=Paper= {{Paper |id=Vol-1176/CLEF2010wn-WePS-TsagkiasEt2010 |storemode=property |title=The University of Amsterdam at WePS3 |pdfUrl=https://ceur-ws.org/Vol-1176/CLEF2010wn-WePS-TsagkiasEt2010.pdf |volume=Vol-1176 |dblpUrl=https://dblp.org/rec/conf/clef/TsagkiasB10 }} ==The University of Amsterdam at WePS3== https://ceur-ws.org/Vol-1176/CLEF2010wn-WePS-TsagkiasEt2010.pdf
            The University of Amsterdam at WePS3

                            Manos Tsagkias, Krisztian Balog

                     ISLA, University of Amsterdam, The Netherlands
                      e.tsagkias@uva.nl, k.balog@uva.nl



      Abstract.

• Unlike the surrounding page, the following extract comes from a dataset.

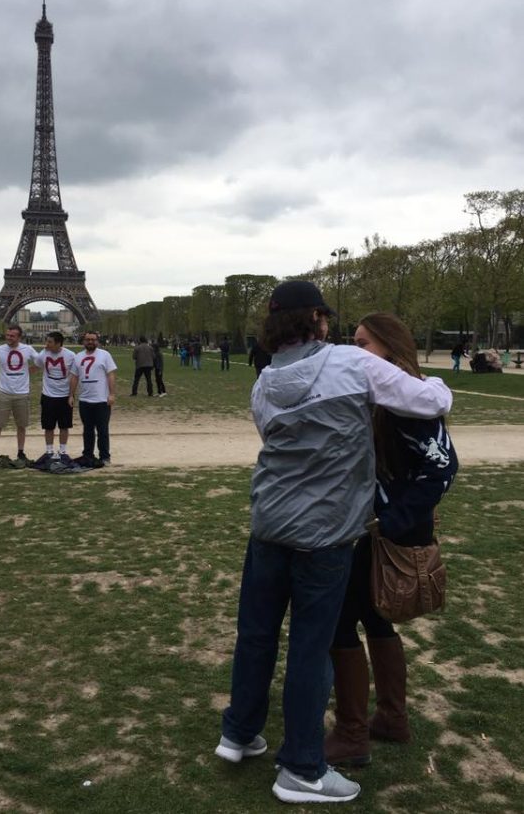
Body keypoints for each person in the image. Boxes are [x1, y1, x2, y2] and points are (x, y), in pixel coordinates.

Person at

In this paper we describe our participation in the Third Web People
      Search (WePS3) evaluation campaign. We took part in the Online Reputation
      Management (ORM) task. Ambiguity of organization names (e.g., “Amazon” or
      “Apple”) raises obvious difficulties for systems that attempt to trace mentions of
      and opinions about a specific company in Web data, in an unsupervised manner.
      Problems are further amplified in the context of user generated content, where
      proper capitalization of named entities is often absent. The ORM task, introduced
      this year, addresses this very problem, by setting out the following challenge:
      given a set of Twitter entries containing an (ambiguous) company name and given
      the homepage of the company, discriminate entries that do not refer the company.
      Given the above definition, it is natural to formulate the problem as a binary
      classification task. Our focus was on building a general organization classifier
      that predicts, for each tweet, whether it is about a company. Our goal is to assess
      how a system without external aid from other sources (the company’s homepage,
      Wikipedia entry, etc.) can perform. We, therefore, focus on extracting features
      that are organization-independent and build on the characteristics of Twitter, such
      as noisy text, abbreviations and Twitter-specific language.
      Specifically, we trained a J48 decision tree classifier using the following groups
      of features: (i) company name (matching based on character 3-grams), (ii) content
      value (whether the tweet contains URLs, hashtags or is part of a conversation),
      (iii) content quality (ratio of punctuation and capital characters), (iv) organiza-
      tional context (ratio of words found in tweets labelled as positive).
      We submitted a single run that performed around the median of all submitted
      systems. One interesting observation that requires further investigation is that our
      F-score for the negative class was substantially higher than for the positive class
      (0.55 vs. 0.36); for other teams it was usually the other way around.
      In future work we plan to build company-specific models by exploiting content
      both from Twitter and from external sources.


Acknowledgements This research was supported by the Netherlands Organisation for
Scientific Research (NWO) under project number 612.061.815 and partially by the Cen-
ter for Creation, Content and Technology (CCCT).